Drachenskulptur von Thomas Rees im Sternwald
Wer zukünftig im Sternwald unterwegs ist, könnte auf eine klauenbewehrte, züngelnde Kreatur treffen, deren Zweck jedoch nicht im Erschrecken von Wanderern und Joggern besteht: Der etwa sieben Meter lange und zwei Tonnen schwere Holzdrache, der am Donnerstag Abend enthüllt wurde, bewacht nur sein Nest, Angriffe auf harmlose Sporttreibende sind nicht zu befürchten. Schon seit mehreren Jahren bevölkern Phantasiewesen den Sternwald. Ende 2002 hatten die Kinder des Turnseehorts im Stadtteil Wiehre einen kleinen Pfad am Franzosenweg in einen „Kinderkunstpfad“ verwandelt, hatten ein Drachennest samt Dracheneiern und eine Zwergenhöhle angelegt. Doch die Fantasiewelt war sehr realer Zerstörungswut ausgesetzt: Immer wieder wurden die Kunstwerke von Bösewichten auseinander genommen. Der Drache soll nun, so hofft Hortleiterin Ute Middelstorb, symbolisch den Pfad beschützen. Erschaffen wurde das bislang namenlose Ungetüm vom Holzkünstler Thomas Rees aus Kappel. Die Idee dazu kam jedoch vom Kinderhort. Das Drachennest hatte man ja schon vor Jahren angelegt – da musste doch inzwischen etwas geschlüpft sein. Befreit wurde der Lindwurm jedoch nicht aus einem Ei, sondern aus einer Eiche, die an der Straßenbahnhaltestelle Wonnhalde gefunden wurde. Der etwa 200 Jahre alte Baum war von alleine umgefallen, musste nur noch an den Ort der Bestimmung gebracht und per Kettensäge bearbeitet werden. Das erste und einzige Opfer des Fabelwesens wäre allerdings beinahe die Freiburger Straßenbahn geworden. Zum Glück wurde noch rechtzeitig bemerkt, dass der Schwanz des zukünftigen Drachen beim Transport die Oberleitungen gekappt hätte – er musste amputiert und später wieder angefügt werden.
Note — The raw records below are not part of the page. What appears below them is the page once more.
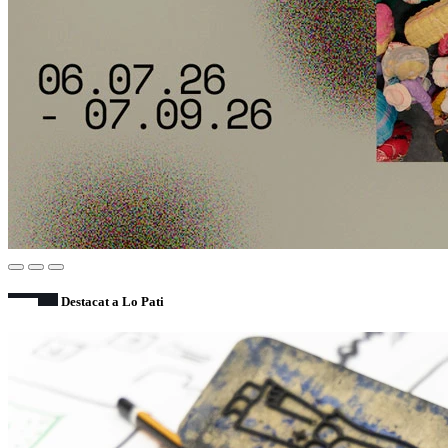
Destacat a Lo Pati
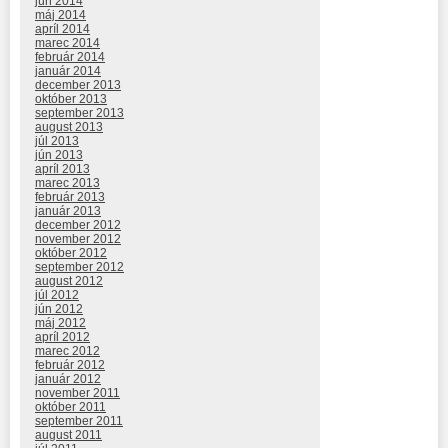
jún 2014
máj 2014
apríl 2014
marec 2014
február 2014
január 2014
december 2013
október 2013
september 2013
august 2013
júl 2013
jún 2013
apríl 2013
marec 2013
február 2013
január 2013
december 2012
november 2012
október 2012
september 2012
august 2012
júl 2012
jún 2012
máj 2012
apríl 2012
marec 2012
február 2012
január 2012
november 2011
október 2011
september 2011
august 2011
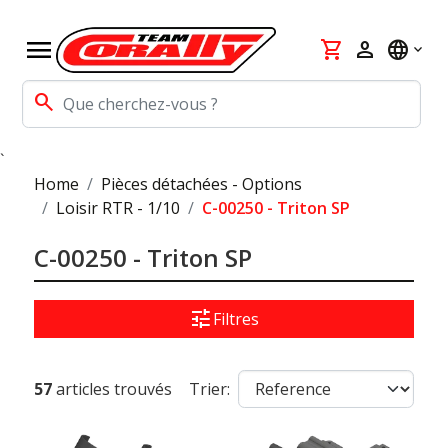
menu
shopping_cart
person
language
search
`
Home
Pièces détachées - Options
Loisir RTR - 1/10
C-00250 - Triton SP
C-00250 - Triton SP
tune
Filtres
57
articles trouvés
Trier:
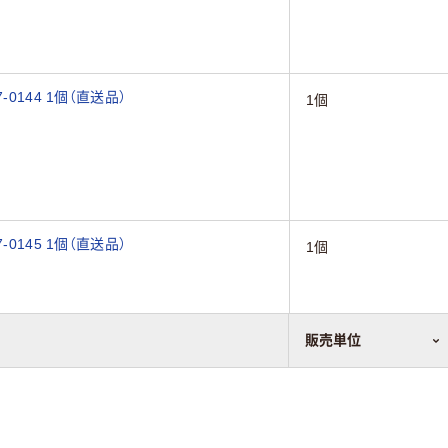
0144 1個（直送品）
1個
0145 1個（直送品）
1個
販売単位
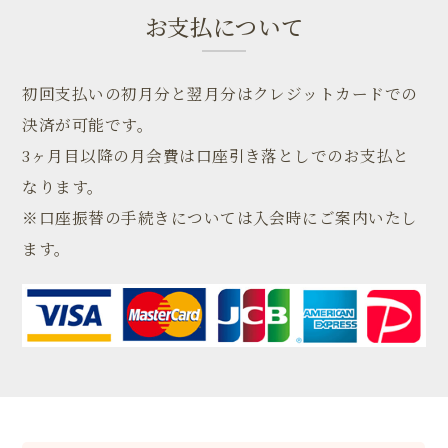
お支払について
初回支払いの初月分と翌月分はクレジットカードでの
決済が可能です。
3ヶ月目以降の月会費は口座引き落としでのお支払と
なります。
※口座振替の手続きについては入会時にご案内いたし
ます。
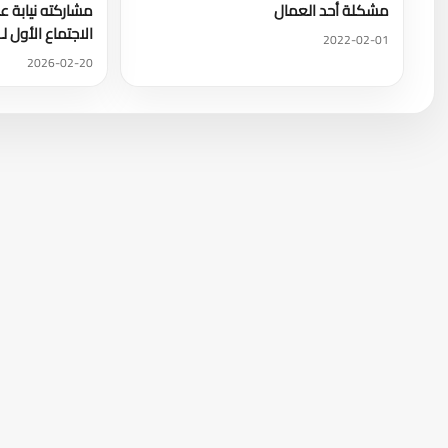
مشكلة أحد العمال
مشاركته نيابة ع
الاجتماع الأول 
2022-02-01
2026-02-20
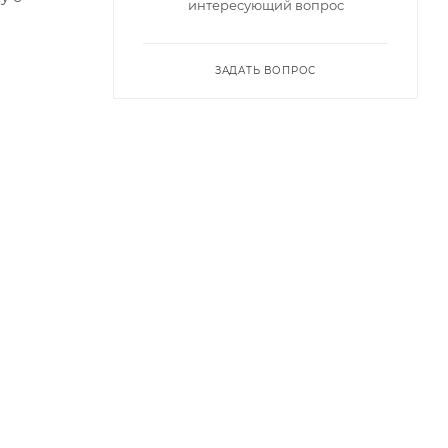
интересующий вопрос
ЗАДАТЬ ВОПРОС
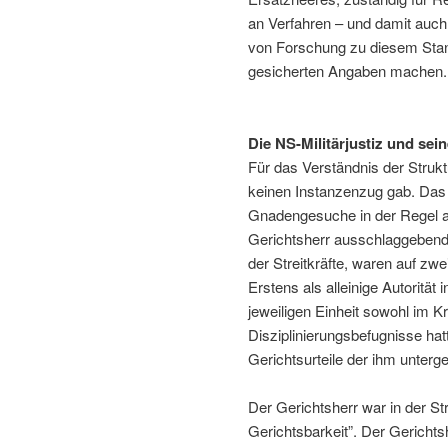
an Verfahren – und damit auch
von Forschung zu diesem Stan
gesicherten Angaben machen.
Die NS-Militärjustiz und sei
Für das Verständnis der Strukt
keinen Instanzenzug gab. Das 
Gnadengesuche in der Regel au
Gerichtsherr ausschlaggebend
der Streitkräfte, waren auf zwe
Erstens als alleinige Autorität
jeweiligen Einheit sowohl im K
Disziplinierungsbefugnisse hat
Gerichtsurteile der ihm unterg
Der Gerichtsherr war in der St
Gerichtsbarkeit”. Der Gerichtsh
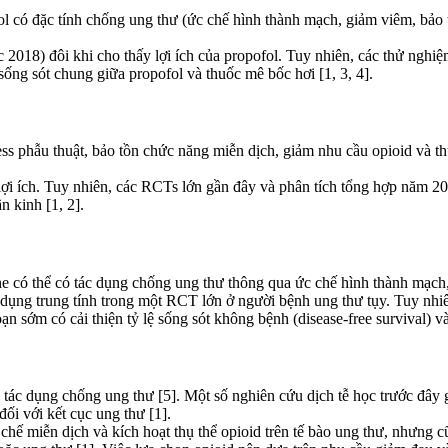
l có đặc tính chống ung thư (ức chế hình thành mạch, giảm viêm, bảo t
 2018) đôi khi cho thấy lợi ích của propofol. Tuy nhiên, các thử ngh
 sống sót chung giữa propofol và thuốc mê bốc hơi [1, 3, 4].
ss phẫu thuật, bảo tồn chức năng miễn dịch, giảm nhu cầu opioid và thu
i ích. Tuy nhiên, các RCTs lớn gần đây và phân tích tổng hợp năm 201
n kinh [1, 2].
e có thể có tác dụng chống ung thư thông qua ức chế hình thành mạch,
 dụng trung tính trong một RCT lớn ở người bệnh ung thư tụy. Tuy nhi
n sớm có cải thiện tỷ lệ sống sót không bệnh (disease-free survival) và 
tác dụng chống ung thư [5]. Một số nghiên cứu dịch tễ học trước đây 
ối với kết cục ung thư [1].
chế miễn dịch và kích hoạt thụ thể opioid trên tế bào ung thư, nhưng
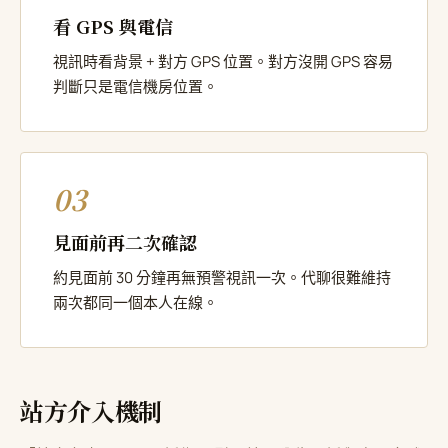
看 GPS 與電信
視訊時看背景 + 對方 GPS 位置。對方沒開 GPS 容易
判斷只是電信機房位置。
03
見面前再二次確認
約見面前 30 分鐘再無預警視訊一次。代聊很難維持
兩次都同一個本人在線。
站方介入機制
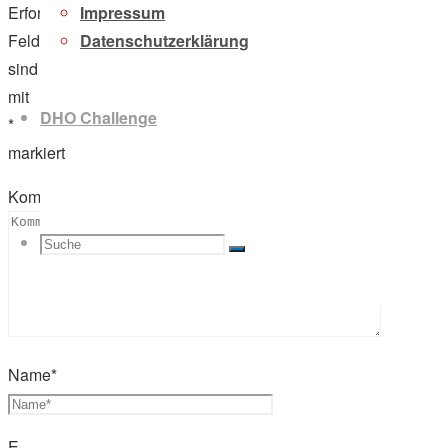
Impressum
Erforderliche
Datenschutzerklärung
Felder
sind
mit
DHO Challenge
*
markiert
Kommentar
Suche
Suchen
Suche
nach:
Name
*
E-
Bei der feierlichen Enthüllung verfolgten etwa 45 Kinder des Horts gespannt, wie der Lindwurm von seiner Plastikhaut befreit wurde. Vorher hatten sie Äste und Gestrüpp zusammengetragen und im Wald nach Schätzen für den Drachen gesucht, um diesem ein angemessenes Nest zu bereiten. Nachdem auch der spitzzahnige Kopf enthüllt war, wurde angemessen angestoßen: mit „Drachenblut“. Wobei es Drachenblut für Kinder und für Erwachsene gibt – letzteres mit Alkohol. Könnte darin ein Hinweis auf das Geheimnis des Feueratems liegen? Da jeder Drache einen Namen braucht werden im Moment die Vorschläge der Kinder gesammelt. Dann wird abgestimmt, und in einigen Wochen soll das hölzerne Ungetüm stolz seinen neuen Namen tragen.